Efficient wavefield extrapolation in anisotropic media

Isotropic wavefield extrapolation is far more efficient than the anisotropic one, and this is especially true when the anisotropy exhibits tilted (from the vertical) symmetry axis. We use the kinematics of the wavefield, appropriately represented in the high-frequency asymptotic approximation by the eikonal equation, to develop effective isotropic models, which are used to efficiently extrapolate anisotropic wavefields using the isotropic, relatively cheaper, operators. These effective velocity models are source dependent and tend to embed the anisotropy influence in the inhomogeneity representation.

Specifically, the method is made up of calculating an effective source-dependent isotropic velocity model using the kinematic high-frequency geometrical representation of the anisotropic wavefield. This effective velocity model is equivalent to the instantaneous phase velocity estimated by matching the kinematics of an isotropic model to that of the anisotropic one along the wavefront. As soon as an effective velocity model is constructed for a particular source in the anisotropic media, it is used to solve the isotropic wave equation using this effective isotropic velocity model. Solving the wave equation includes wavefield extrapolating in inhomogeneous isotropic media.

The development is nearly completed. Developments in gearing the approach for imaging and inversion are under way. We tested the approach by comparing the approximate solution to the exact one obtained using the more expensive conventional methods. Part of the TI BP model is given by a complex salt body in the center as shown in the Figure below (a). Using the TI model, including the d, e, and q models, we solve for the traveltime map for a source located at depth of 4 km and lateral position of 32.75 km using a fast marching method applied to the finite difference approximation of the acoustic eikonal equation for TI media. The resulting traveltime is used to compute an effective velocity using equation 2, and we display that effective velocity in the Figure below (b). The difference between the vertical velocity for the BP model (a) and the computed effective velocity (b) is shown in the Figure below (c). This difference is related to the anisotropy and it is source location dependent.
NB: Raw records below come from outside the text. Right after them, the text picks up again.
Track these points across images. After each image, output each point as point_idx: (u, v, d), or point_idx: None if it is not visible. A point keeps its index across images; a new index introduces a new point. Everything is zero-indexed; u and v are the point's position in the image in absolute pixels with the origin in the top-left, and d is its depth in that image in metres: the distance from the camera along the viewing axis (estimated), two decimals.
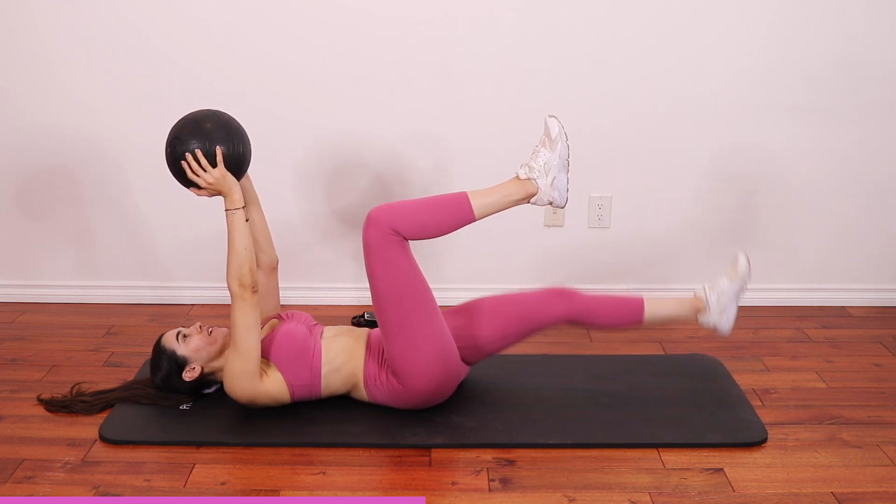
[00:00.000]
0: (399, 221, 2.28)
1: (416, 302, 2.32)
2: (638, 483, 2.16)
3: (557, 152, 2.37)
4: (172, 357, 2.43)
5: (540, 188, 2.37)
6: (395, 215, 2.29)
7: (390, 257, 2.28)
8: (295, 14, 3.00)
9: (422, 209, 2.33)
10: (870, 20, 2.99)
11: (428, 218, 2.32)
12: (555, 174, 2.37)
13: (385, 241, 2.28)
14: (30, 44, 3.04)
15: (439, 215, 2.33)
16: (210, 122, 2.31)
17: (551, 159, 2.36)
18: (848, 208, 3.19)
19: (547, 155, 2.37)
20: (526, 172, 2.37)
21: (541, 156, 2.37)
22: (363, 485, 2.17)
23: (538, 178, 2.36)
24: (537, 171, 2.36)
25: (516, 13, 2.99)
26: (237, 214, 2.31)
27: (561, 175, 2.39)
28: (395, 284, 2.30)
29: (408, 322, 2.31)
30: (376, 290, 2.33)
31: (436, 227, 2.34)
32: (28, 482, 2.18)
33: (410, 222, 2.29)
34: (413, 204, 2.34)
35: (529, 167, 2.37)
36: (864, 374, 2.73)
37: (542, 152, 2.37)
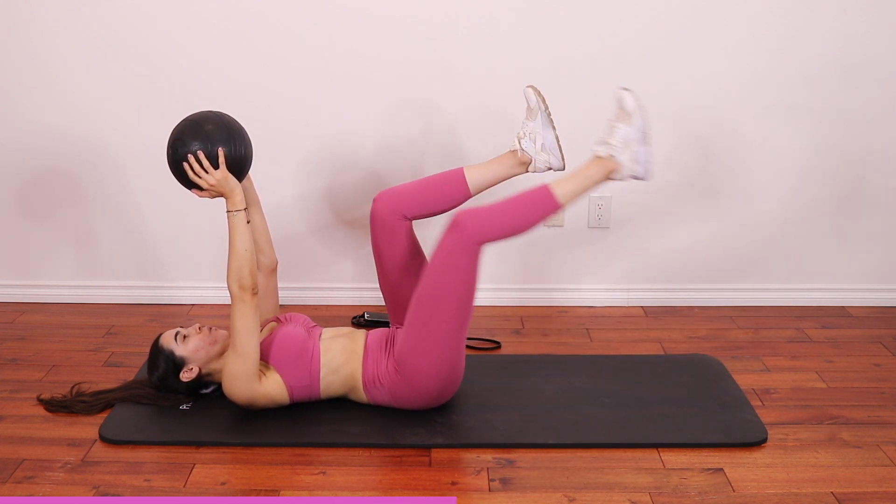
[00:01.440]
0: (487, 232, 2.26)
1: (460, 307, 2.30)
2: (638, 483, 2.16)
3: (635, 125, 2.33)
4: (170, 357, 2.43)
5: (621, 163, 2.34)
6: (483, 225, 2.26)
7: (462, 266, 2.27)
8: (295, 14, 3.00)
9: (508, 212, 2.30)
10: (870, 20, 2.99)
11: (516, 219, 2.30)
12: (634, 148, 2.33)
13: (464, 251, 2.26)
14: (30, 44, 3.04)
15: (526, 214, 2.30)
16: (211, 124, 2.31)
17: (629, 133, 2.33)
18: (848, 208, 3.19)
19: (624, 129, 2.33)
20: (604, 150, 2.34)
21: (618, 130, 2.33)
22: (363, 485, 2.17)
23: (618, 153, 2.33)
24: (616, 146, 2.33)
25: (516, 13, 2.99)
26: (239, 216, 2.31)
27: (641, 148, 2.35)
28: (451, 285, 2.28)
29: (442, 326, 2.30)
30: (430, 288, 2.29)
31: (524, 226, 2.31)
32: (28, 482, 2.18)
33: (498, 229, 2.28)
34: (498, 208, 2.30)
35: (607, 143, 2.34)
36: (864, 374, 2.73)
37: (619, 127, 2.34)
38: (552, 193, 2.32)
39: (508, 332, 3.05)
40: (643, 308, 3.26)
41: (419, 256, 2.54)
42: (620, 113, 2.36)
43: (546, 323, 3.14)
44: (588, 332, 3.06)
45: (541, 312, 3.23)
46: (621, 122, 2.35)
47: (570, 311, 3.24)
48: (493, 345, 2.94)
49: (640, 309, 3.25)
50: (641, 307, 3.27)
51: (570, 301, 3.28)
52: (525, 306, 3.28)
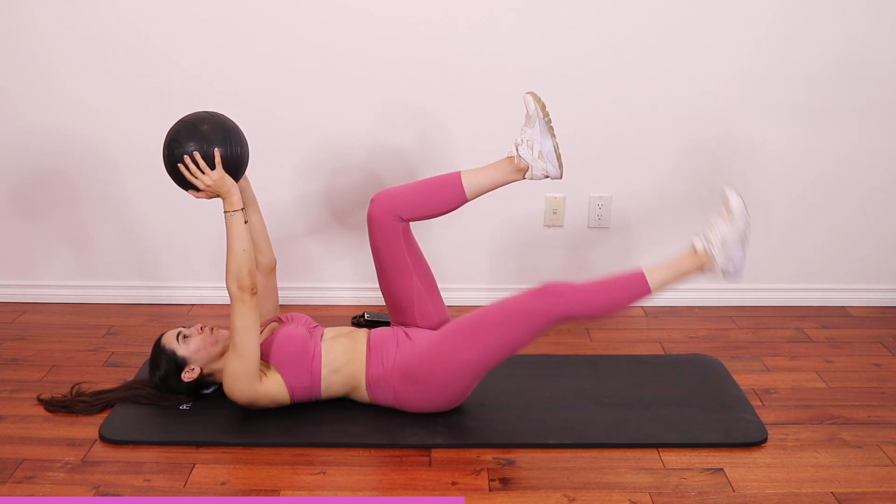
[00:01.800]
0: (577, 309, 2.30)
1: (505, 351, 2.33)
2: (638, 483, 2.16)
3: (737, 228, 2.35)
4: (172, 357, 2.43)
5: (716, 262, 2.36)
6: (574, 301, 2.29)
7: (535, 326, 2.30)
8: (294, 14, 3.00)
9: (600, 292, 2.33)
10: (870, 20, 2.99)
11: (605, 300, 2.33)
12: (732, 249, 2.35)
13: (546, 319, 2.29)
14: (29, 44, 3.04)
15: (617, 296, 2.34)
16: (207, 124, 2.31)
17: (729, 234, 2.35)
18: (848, 208, 3.19)
19: (725, 229, 2.35)
20: (702, 244, 2.36)
21: (719, 228, 2.35)
22: (363, 485, 2.17)
23: (715, 252, 2.35)
24: (714, 244, 2.35)
25: (516, 13, 2.99)
26: (236, 216, 2.31)
27: (738, 250, 2.36)
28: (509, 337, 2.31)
29: (483, 358, 2.32)
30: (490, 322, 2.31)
31: (612, 308, 2.36)
32: (28, 482, 2.18)
33: (587, 308, 2.31)
34: (591, 288, 2.33)
35: (706, 240, 2.36)
36: (864, 374, 2.73)
37: (721, 225, 2.36)
38: (646, 281, 2.34)
39: None
40: (643, 308, 3.26)
41: (417, 257, 2.53)
42: (725, 211, 2.37)
43: None
44: (588, 332, 3.06)
45: None
46: (724, 220, 2.36)
47: None
48: None
49: (640, 309, 3.25)
50: (641, 307, 3.27)
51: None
52: None
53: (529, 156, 2.43)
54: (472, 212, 2.94)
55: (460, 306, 3.19)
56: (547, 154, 2.41)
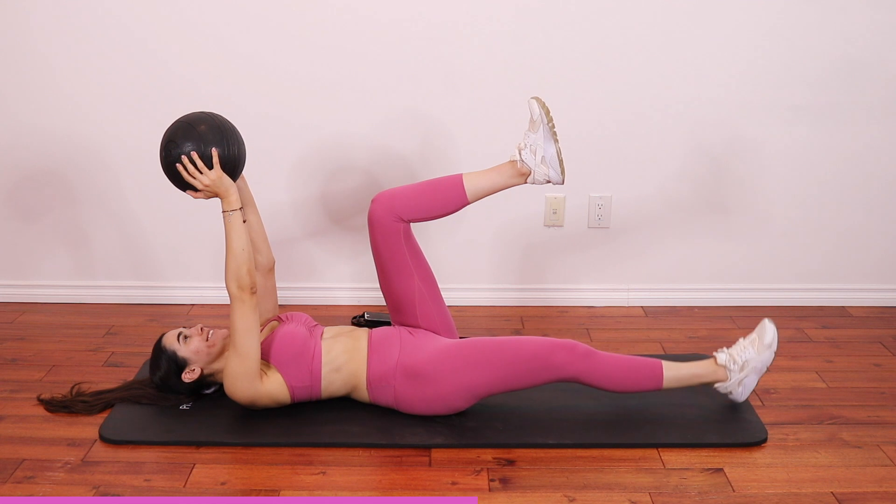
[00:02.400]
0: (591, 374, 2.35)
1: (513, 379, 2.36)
2: (638, 483, 2.16)
3: (763, 358, 2.42)
4: (172, 357, 2.43)
5: (731, 380, 2.42)
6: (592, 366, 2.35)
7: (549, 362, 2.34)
8: (293, 17, 2.99)
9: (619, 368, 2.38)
10: (872, 20, 2.98)
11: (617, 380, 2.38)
12: (750, 375, 2.43)
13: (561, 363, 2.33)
14: (24, 46, 3.03)
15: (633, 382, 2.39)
16: (204, 125, 2.31)
17: (753, 360, 2.41)
18: (848, 208, 3.19)
19: (753, 355, 2.42)
20: (724, 359, 2.42)
21: (747, 352, 2.42)
22: (363, 485, 2.17)
23: (733, 374, 2.41)
24: (736, 364, 2.42)
25: (517, 14, 2.99)
26: (235, 216, 2.31)
27: (753, 378, 2.43)
28: (525, 373, 2.35)
29: (489, 374, 2.35)
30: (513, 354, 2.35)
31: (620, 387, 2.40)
32: (28, 482, 2.18)
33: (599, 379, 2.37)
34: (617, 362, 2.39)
35: (731, 356, 2.42)
36: (864, 374, 2.73)
37: (749, 350, 2.42)
38: (661, 373, 2.39)
39: (508, 332, 3.05)
40: (643, 308, 3.26)
41: (418, 257, 2.53)
42: (758, 339, 2.43)
43: (546, 323, 3.13)
44: (588, 332, 3.06)
45: (541, 312, 3.22)
46: (754, 347, 2.42)
47: (570, 311, 3.24)
48: None
49: (640, 309, 3.25)
50: (641, 307, 3.27)
51: (570, 301, 3.28)
52: (525, 306, 3.28)
53: (532, 160, 2.42)
54: (472, 212, 2.94)
55: (461, 306, 3.21)
56: (550, 159, 2.42)
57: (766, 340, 2.42)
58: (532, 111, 2.42)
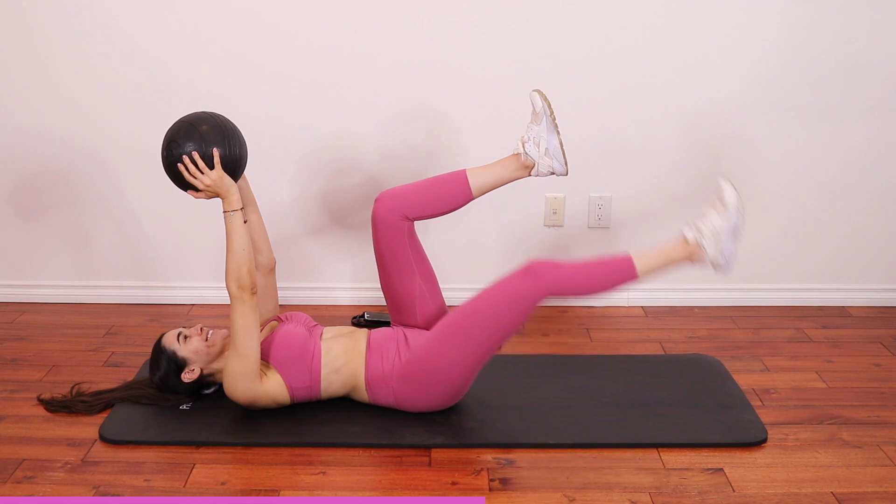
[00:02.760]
0: (560, 285, 2.30)
1: (495, 341, 2.34)
2: (638, 483, 2.16)
3: (729, 219, 2.33)
4: (172, 357, 2.43)
5: (706, 253, 2.34)
6: (559, 277, 2.29)
7: (522, 307, 2.31)
8: (295, 15, 2.99)
9: (586, 272, 2.33)
10: (872, 19, 2.98)
11: (592, 281, 2.33)
12: (724, 241, 2.34)
13: (530, 296, 2.29)
14: (23, 46, 3.03)
15: (604, 279, 2.33)
16: (205, 125, 2.31)
17: (721, 225, 2.33)
18: (848, 208, 3.19)
19: (717, 220, 2.33)
20: (693, 235, 2.35)
21: (711, 219, 2.34)
22: (363, 485, 2.17)
23: (706, 244, 2.34)
24: (706, 235, 2.34)
25: (517, 14, 2.99)
26: (235, 216, 2.31)
27: (729, 242, 2.34)
28: (503, 323, 2.31)
29: (478, 349, 2.32)
30: (481, 312, 2.31)
31: (597, 289, 2.35)
32: (28, 482, 2.18)
33: (572, 286, 2.31)
34: (578, 267, 2.34)
35: (699, 229, 2.35)
36: (864, 374, 2.73)
37: (713, 216, 2.34)
38: (633, 265, 2.33)
39: None
40: (643, 308, 3.26)
41: (421, 257, 2.53)
42: (718, 203, 2.35)
43: (546, 323, 3.13)
44: (588, 332, 3.06)
45: (541, 312, 3.22)
46: (716, 211, 2.34)
47: (570, 311, 3.24)
48: None
49: (640, 309, 3.25)
50: (641, 307, 3.27)
51: (570, 301, 3.28)
52: None
53: (536, 153, 2.44)
54: (472, 212, 2.94)
55: None
56: (553, 151, 2.42)
57: (726, 199, 2.33)
58: (534, 104, 2.43)
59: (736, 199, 2.33)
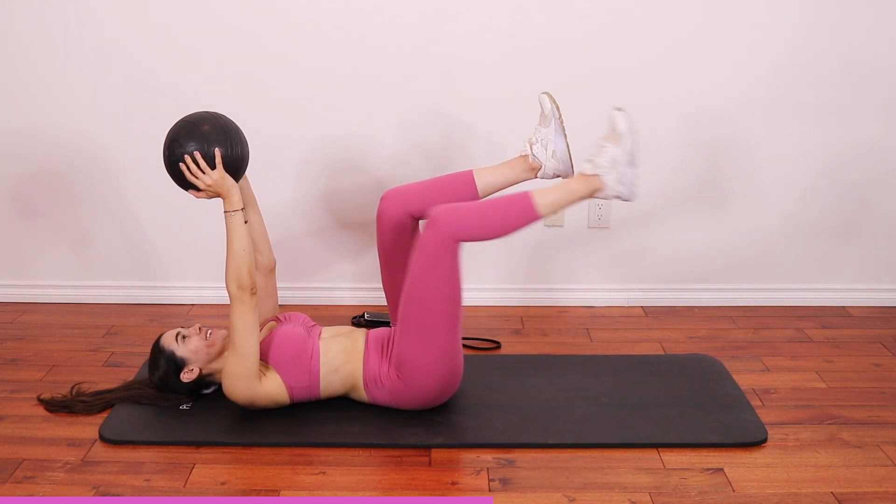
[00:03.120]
0: (463, 230, 2.26)
1: (448, 307, 2.31)
2: (638, 483, 2.16)
3: (625, 147, 2.32)
4: (171, 358, 2.43)
5: (606, 184, 2.33)
6: (459, 223, 2.26)
7: (441, 261, 2.27)
8: (295, 14, 2.99)
9: (486, 213, 2.30)
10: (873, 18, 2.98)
11: (493, 222, 2.30)
12: (621, 169, 2.32)
13: (441, 247, 2.26)
14: (24, 46, 3.03)
15: (504, 218, 2.30)
16: (207, 124, 2.31)
17: (617, 154, 2.32)
18: (848, 208, 3.19)
19: (613, 150, 2.32)
20: (591, 168, 2.33)
21: (607, 151, 2.33)
22: (363, 485, 2.17)
23: (604, 173, 2.32)
24: (603, 166, 2.32)
25: (516, 14, 2.99)
26: (236, 216, 2.31)
27: (628, 170, 2.33)
28: (435, 286, 2.28)
29: (433, 324, 2.30)
30: (414, 285, 2.30)
31: (500, 229, 2.32)
32: (28, 482, 2.18)
33: (474, 230, 2.28)
34: (477, 208, 2.31)
35: (594, 163, 2.33)
36: (864, 374, 2.73)
37: (608, 147, 2.33)
38: (533, 202, 2.31)
39: (508, 332, 3.05)
40: (643, 308, 3.26)
41: None
42: (611, 133, 2.35)
43: (546, 323, 3.14)
44: (588, 332, 3.06)
45: (541, 312, 3.23)
46: (611, 142, 2.34)
47: (570, 311, 3.24)
48: (493, 345, 2.94)
49: (640, 309, 3.25)
50: (641, 307, 3.27)
51: (570, 301, 3.28)
52: (525, 306, 3.28)
53: (543, 155, 2.44)
54: None
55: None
56: (560, 154, 2.43)
57: (619, 129, 2.32)
58: (543, 106, 2.43)
59: (627, 125, 2.32)
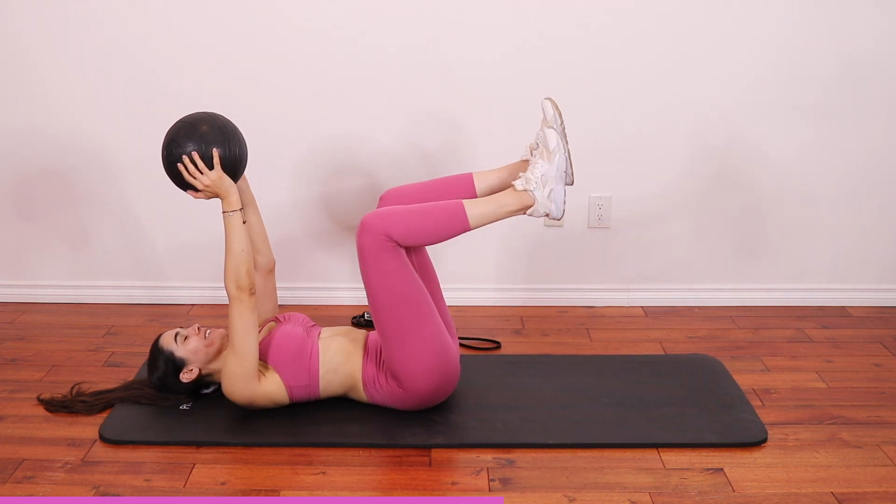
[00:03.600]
0: (392, 228, 2.27)
1: (412, 306, 2.31)
2: (638, 483, 2.16)
3: (555, 164, 2.34)
4: (170, 358, 2.43)
5: (536, 200, 2.34)
6: (388, 221, 2.27)
7: (384, 263, 2.28)
8: (294, 16, 2.99)
9: (416, 216, 2.31)
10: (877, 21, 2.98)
11: (422, 225, 2.31)
12: (552, 186, 2.34)
13: (378, 247, 2.26)
14: (24, 46, 3.03)
15: (434, 224, 2.31)
16: (206, 125, 2.31)
17: (548, 171, 2.34)
18: (848, 209, 3.19)
19: (544, 166, 2.34)
20: (522, 184, 2.35)
21: (538, 167, 2.35)
22: (363, 485, 2.17)
23: (535, 189, 2.34)
24: (534, 182, 2.34)
25: (516, 14, 2.99)
26: (234, 216, 2.31)
27: (558, 187, 2.35)
28: (391, 290, 2.29)
29: (405, 327, 2.31)
30: (372, 295, 2.32)
31: (429, 235, 2.33)
32: (28, 482, 2.18)
33: (404, 229, 2.28)
34: (408, 211, 2.32)
35: (526, 178, 2.35)
36: (864, 374, 2.73)
37: (540, 164, 2.35)
38: (465, 213, 2.32)
39: (508, 332, 3.05)
40: (643, 308, 3.26)
41: (423, 258, 2.53)
42: (543, 150, 2.36)
43: (546, 323, 3.14)
44: (588, 332, 3.06)
45: (541, 312, 3.23)
46: (542, 158, 2.35)
47: (570, 311, 3.24)
48: (493, 345, 2.94)
49: (640, 309, 3.25)
50: (641, 307, 3.27)
51: (570, 301, 3.28)
52: (525, 306, 3.28)
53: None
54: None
55: (461, 306, 3.21)
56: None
57: (551, 146, 2.34)
58: (545, 111, 2.42)
59: (559, 143, 2.33)
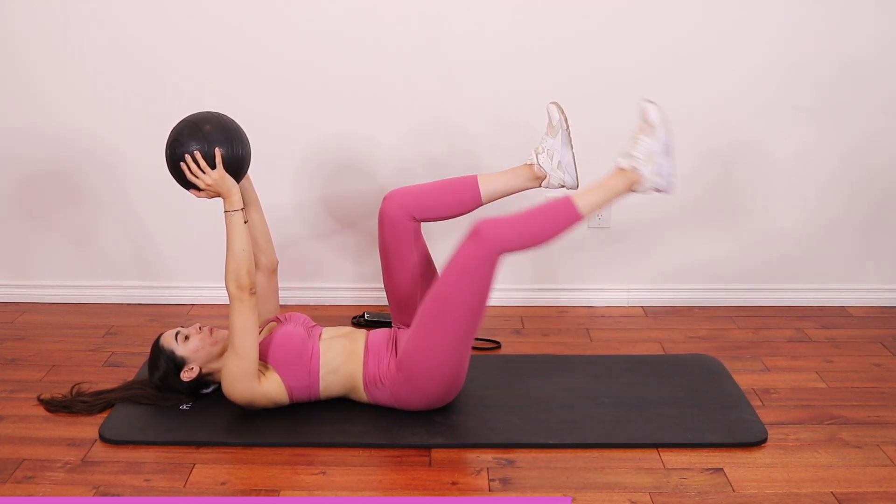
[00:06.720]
0: (508, 242, 2.24)
1: (471, 317, 2.29)
2: (638, 483, 2.16)
3: (659, 138, 2.31)
4: (171, 357, 2.43)
5: (644, 176, 2.32)
6: (504, 235, 2.24)
7: (480, 273, 2.25)
8: (295, 16, 2.99)
9: (529, 222, 2.28)
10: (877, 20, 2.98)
11: (536, 230, 2.28)
12: (658, 160, 2.31)
13: (485, 261, 2.25)
14: (25, 46, 3.03)
15: (547, 225, 2.29)
16: (209, 124, 2.31)
17: (652, 145, 2.30)
18: (848, 209, 3.19)
19: (648, 142, 2.31)
20: (628, 162, 2.32)
21: (641, 143, 2.31)
22: (363, 485, 2.17)
23: (641, 166, 2.31)
24: (640, 159, 2.31)
25: (516, 12, 2.99)
26: (236, 216, 2.31)
27: (664, 161, 2.32)
28: (466, 295, 2.26)
29: (447, 325, 2.29)
30: (444, 288, 2.28)
31: (546, 236, 2.30)
32: (28, 482, 2.18)
33: (519, 240, 2.26)
34: (520, 219, 2.29)
35: (630, 156, 2.32)
36: (864, 374, 2.73)
37: (643, 139, 2.31)
38: (574, 205, 2.30)
39: (508, 332, 3.05)
40: (643, 308, 3.26)
41: (426, 258, 2.53)
42: (644, 125, 2.33)
43: (546, 323, 3.14)
44: (588, 332, 3.06)
45: (541, 312, 3.23)
46: (645, 134, 2.32)
47: (570, 311, 3.24)
48: (493, 345, 2.94)
49: (640, 309, 3.25)
50: (641, 307, 3.27)
51: (570, 301, 3.28)
52: (525, 306, 3.28)
53: (549, 165, 2.44)
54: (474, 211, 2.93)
55: None
56: (566, 165, 2.43)
57: (652, 120, 2.31)
58: (551, 116, 2.43)
59: (660, 116, 2.32)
For the same TI model and source location we use a finite difference method applied to an acoustic TI wave equation to obtain the snap shot of the wavefield shown below (a). The grid spacing in both directions is 25 m. The extrapolation time step is 0,8 msec. The peak frequency is 20 Hz. We also overlay the exact finite-difference eikonal solution on the snap shot of the wavefield at 1.28 s. Using this computed effective velocity we solve the acoustic isotropic wave equation 3 using a finite difference approach. Using the computed effective velocity above (b), we use the acoustic isotropic wave equation to solve for the wavefield for the same source and obtain the snap shot shown below (b). The difference between the two wavefields at 1.28s plotted at the same scale is shown below (c). The difference considering we are using the cheaper isotropic acoustic wave equation is relatively small. The cost of computing the wavefield shown in (b) is half of that in (a) and for 3D the difference is at least four fold.